As a result, the executive expects loan growth in the banking industry to grow between 2 per cent to 5 per cent this year following a lacklustre growth last year, the executive said.

“When you look at the banking sector, we’re in reasonably good shape because the economy will grow about 4 per cent,” Mr Van Linder said.

“I think 2 per cent to 5 per cent should be feasible. When you look at the banks, the capital position is fine, liquidity position is fine, provisions are improving. It’s clear that the situation on non-performing loans is getting better. The bulk of the pain is behind us.”

However, the Dutch executive said that while the overall money set aside to cover bad debt was decreasing that it was still increasing at some lenders including CBD because of aggressive lending at the time of the oil price crash in 2014. CBD said on April 20 that its net profit dropped by 33.5 per cent in the first quarter as a sharp rise in money set aside to cover bad debt outweighed gains in interest income

Net profit dropped to Dh160.1 million in the first three months of the year compared with Dh240.8m in the same period last year, the bank said. Impairment allowances on loans and advances and Islamic financing increased 78.5 per cent to Dh256.7m in the first three months of the year from Dh143.8m in the same period last year, it said.

Net interest income and net income from Islamic financing rose, however, 5.65 per cent to Dh430m from Dh407m, the bank said.

The bank joins a number of other smaller banks that have been weighed down by an increase in provisions over the past couple of years.
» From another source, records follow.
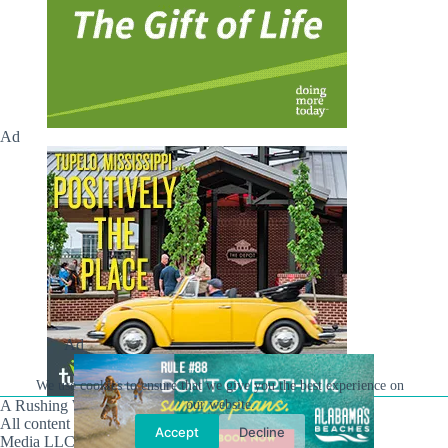
Ad
Ad
We use cookies to ensure that we give you the best experience on
A Rushing Waters Media Company
our website.
All content on this site is Copyright © Rushing Waters
Accept
Decline
Media LLC/Hville Blast 2021-2026. All Rights Reserved.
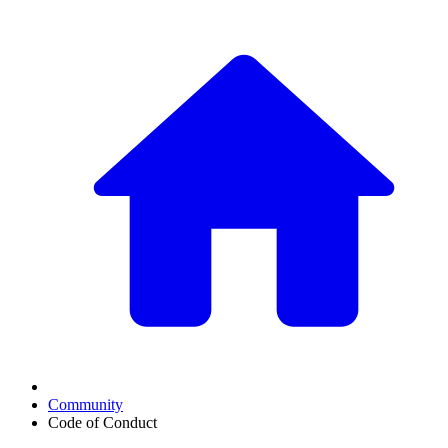
Community
Code of Conduct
The executive demurred from giving a breakdown of which segment had been stressed the most, but small and medium-sized enterprises have given banks the biggest holes in balance sheets in recent years.

“I would say that the second quarter will show more of the same but for the sector as a whole, I would say the sector is improving,” said Mr Van Linder, who was appointed chief executive in January.

The executive is not the only one to notice signs of improvement in the UAE banking industry. Standard Chartered said last week that it is seeing signs of recovery in its UAE retail banking business as credit card spending rebounds and demand for mortgages grows, after a number of difficult years marked by job losses and low consumer confidence.

Dubai’s Mashreq Bank said last month that it, likewise, has noticed a pick up in credit card issuances and spending since the beginning of the year.